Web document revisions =
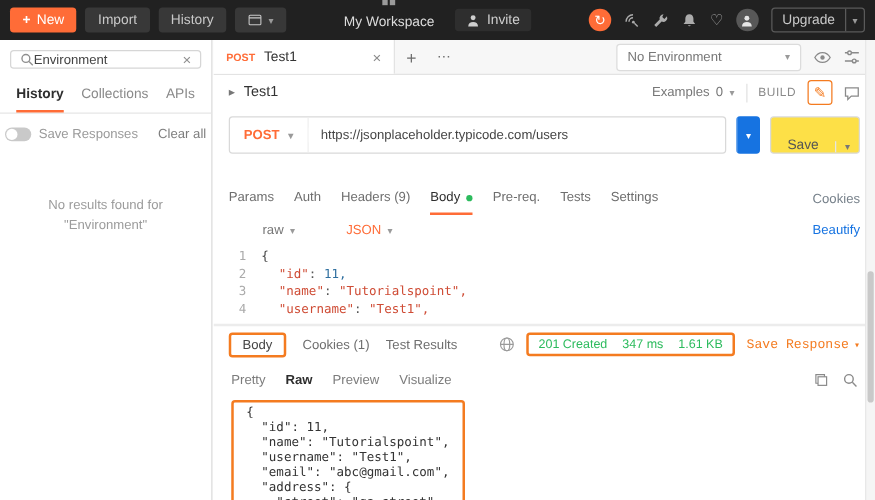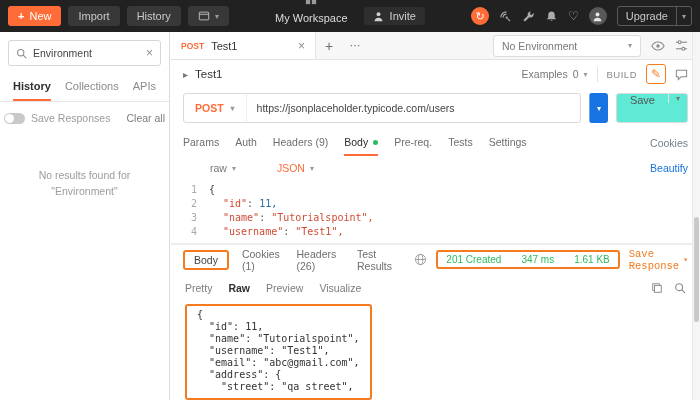--- a/index.html
+++ b/index.html
@@ -22,21 +22,21 @@
   .sync { width:18px; height:18px; border-radius:50%; background:#ff6c37; color:#fff; display:flex; align-items:center; justify-content:center; font-size:11px; }
   .tbi { color:#ababab; display:flex; align-items:center; }
   .heart { font-size:12px; color:#ababab; }
   .avatar { width:18px; height:18px; border-radius:50%; background:#585858; color:#e6e6e6; display:flex; align-items:center; justify-content:center; overflow:hidden; }
   .upgrade { display:flex; align-items:stretch; border:1px solid #5a5a5a; border-radius:3px; color:#c9c9c9; }
   .upgrade .lbl { padding:3px 8px; }
   .upgrade .uc { display:flex; align-items:center; padding:0 5px; border-left:1px solid #5a5a5a; }
 
   
   .sidebar { position:absolute; left:0; top:32px; width:170px; bottom:0; background:#fff; border-right:1px solid #dcdcdc; }
-  .search-box { margin:8px; border:1px solid #d6d6d6; border-radius:3px; height:26px; display:flex; align-items:center; padding:0 7px; gap:6px; color:#8f8f8f; }
+  .search-box { margin:8px; border:1px solid #d6d6d6; border-radius:3px; height:15px; display:flex; align-items:center; padding:0 7px; color:#8f8f8f; }
   .search-box input { border:none; outline:none; flex:1; width:100%; font-size:10.5px; color:#444; font-family:inherit; background:transparent; }
   .search-x { color:#8f8f8f; font-size:12px; }
   .side-tabs { display:flex; justify-content:space-between; padding:0 13px; border-bottom:1px solid #e6e6e6; }
   .side-tab { height:27px; line-height:25px; color:#8a8a8a; border-bottom:2px solid transparent; font-size:11px; }
   .side-tab.active { color:#2e2e2e; font-weight:bold; border-bottom-color:#ff6c37; }
   .save-row { display:flex; align-items:center; gap:6px; padding:10px 4px; color:#9a9a9a; font-size:10.5px; }
   .toggle { width:21px; height:11px; border-radius:6px; background:#c9c9c9; position:relative; flex:none; }
   .knob { position:absolute; left:1px; top:1px; width:9px; height:9px; border-radius:50%; background:#fff; }
   .clear-all { margin-left:auto; color:#7d7d7d; }
   .side-empty { margin-top:34px; text-align:center; color:#9c9c9c; font-size:10.5px; padding:0 16px; line-height:1.5; }
@@ -65,25 +65,25 @@
   .pencil-btn { width:20px; height:20px; border:1.5px solid #f47b20; border-radius:3px; color:#f47b20; display:flex; align-items:center; justify-content:center; font-size:12px; background:#fff; }
   .comment-btn { color:#8a8a8a; display:flex; align-items:center; }
 
   .url-row { display:flex; align-items:center; padding:5px 12px 7px; gap:8px; }
   .url-box { flex:1; height:30px; border:1px solid #d9d9d9; border-radius:3px; display:flex; align-items:center; background:#fff; overflow:hidden; }
   .method { display:flex; align-items:center; gap:7px; padding:0 11px; color:#ff6c37; font-weight:bold; font-size:10.5px; height:100%; border-right:1px solid #efefef; }
   .url-input { flex:1; border:none; outline:none; padding:0 10px; font-size:10.5px; color:#444; font-family:inherit; }
   .send-btn { height:30px; background:#1673e1; border-radius:3px; color:#fff; display:flex; align-items:stretch; overflow:hidden; }
   .send-label { padding:0 17px; display:flex; align-items:center; font-size:11.5px; }
   .send-chev { padding:0 7px; display:flex; align-items:center; border-left:1px solid rgba(255,255,255,.35); font-size:8px; color:#fff; }
-  .save-btn { height:30px; background:#5eead4; border:1px solid #d9d9d9; border-radius:3px; color:#555; display:flex; align-items:flex-start; overflow:hidden; }
+  .save-btn { height:30px; background:#fde047; border:1px solid #d9d9d9; border-radius:3px; color:#555; display:flex; align-items:flex-end; overflow:hidden; }
   .save-label { padding:0 13px; display:flex; align-items:center; font-size:11px; }
   .save-chev { padding:0 7px; display:flex; align-items:center; border-left:1px solid #e5e5e5; font-size:8px; color:#777; }
 
-  .req-tabs { display:flex; align-items:stretch; gap:16px; padding:0 12px; height:26px; font-size:10.5px; color:#6e6e6e; }
+  .req-tabs { display:flex; align-items:stretch; gap:16px; padding:0 12px; height:26px; font-size:10.5px; color:#6e6e6e;margin-top:16px; }
   .rtab { display:flex; align-items:center; border-bottom:2px solid transparent; }
   .rtab.active { color:#2e2e2e; border-bottom-color:#ff6c37; }
   .gdot { width:5px; height:5px; border-radius:50%; background:#2cbb5d; display:inline-block; margin-left:5px; }
   .cookies { margin-left:auto; display:flex; align-items:center; color:#76808a; }
 
   .raw-row { display:flex; align-items:center; gap:14px; padding:0 12px; height:24px; font-size:10.5px; color:#777; }
   .dd { display:flex; align-items:center; gap:5px;margin-left:27px; }
   .json-dd { color:#ff6c37; }
   .beautify { margin-left:auto; color:#1673e1; }
 
@@ -95,21 +95,21 @@
   .key { color:#cf4c35; }
   .sep { color:#555; }
   .val-num { color:#2f6f9f; }
   .val-str { color:#cf4c35; }
 
   .resp-head { display:flex; align-items:center; gap:13px; padding:0 12px; height:30px; border-top:1px solid #ececec; font-size:10.5px; color:#6e6e6e; }
   .annot { border:2px solid #f47b20; border-radius:3px; }
   .body-annot { padding:2px 9px; color:#444; }
   .rh-right { margin-left:auto; display:flex; align-items:center; gap:9px; }
   .net-icon { color:#9a9a9a; }
-  .status-annot { display:flex; gap:20px; padding:2px 8px; font-size:10px; white-space:nowrap; }
+  .status-annot { display:flex; gap:12px; padding:2px 8px; font-size:10px; white-space:nowrap; }
   .ok { color:#2cbb5d; }
   .save-resp { color:#f47b20; display:flex; align-items:center; gap:4px;font-family:Liberation Mono, monospace; }
   .save-resp .chev { color:#f47b20; }
 
   .view-tabs { display:flex; align-items:center; gap:16px; padding:0 14px; height:28px; font-size:10.5px; color:#7c7c7c; }
   .vt.active { color:#2e2e2e; font-weight:bold; }
   .vt-icons { margin-left:auto; display:flex; gap:11px; color:#8a8a8a; }
 
   .resp-body { padding:2px 0 0 14px; }
   .json-annot { display:inline-block; padding:3px 10px 5px; min-width:176px; }
@@ -337,21 +337,20 @@
     </div>
     <div class="code-line">
       <span class="ln">4</span>
       <span class="ind"><span class="key">"username"</span><span class="sep">: </span><span class="val-str">"Test1",</span></span>
     </div>
   </div>
 
   <div class="resp-head">
     <span class="annot body-annot">Body</span>
     <span>Cookies (1)</span>
-    <span>Headers (26)</span>
     <span>Test Results</span>
     <div class="rh-right">
       <span class="net-icon">
           <svg width="13" height="13" viewBox="0 0 14 14" fill="none" stroke="currentColor" stroke-width="1">
             <circle cx="7" cy="7" r="5.5"></circle>
             <ellipse cx="7" cy="7" rx="2.5" ry="5.5"></ellipse>
             <line x1="1.5" y1="7" x2="12.5" y2="7"></line>
           </svg>
         </span>
       <span class="annot status-annot">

Task to complete = Please give again the lines above between the line holding "padding:0 13px; display:flex;" and the line holding "width:5px; height:5px; border-radius:50%;", inclusive, exactly as they are and with nothing added.

Solution =
   .save-label { padding:0 13px; display:flex; align-items:center; font-size:11px; }
   .save-chev { padding:0 7px; display:flex; align-items:center; border-left:1px solid #e5e5e5; font-size:8px; color:#777; }
 
-  .req-tabs { display:flex; align-items:stretch; gap:16px; padding:0 12px; height:26px; font-size:10.5px; color:#6e6e6e; }
+  .req-tabs { display:flex; align-items:stretch; gap:16px; padding:0 12px; height:26px; font-size:10.5px; color:#6e6e6e;margin-top:16px; }
   .rtab { display:flex; align-items:center; border-bottom:2px solid transparent; }
   .rtab.active { color:#2e2e2e; border-bottom-color:#ff6c37; }
   .gdot { width:5px; height:5px; border-radius:50%; background:#2cbb5d; display:inline-block; margin-left:5px; }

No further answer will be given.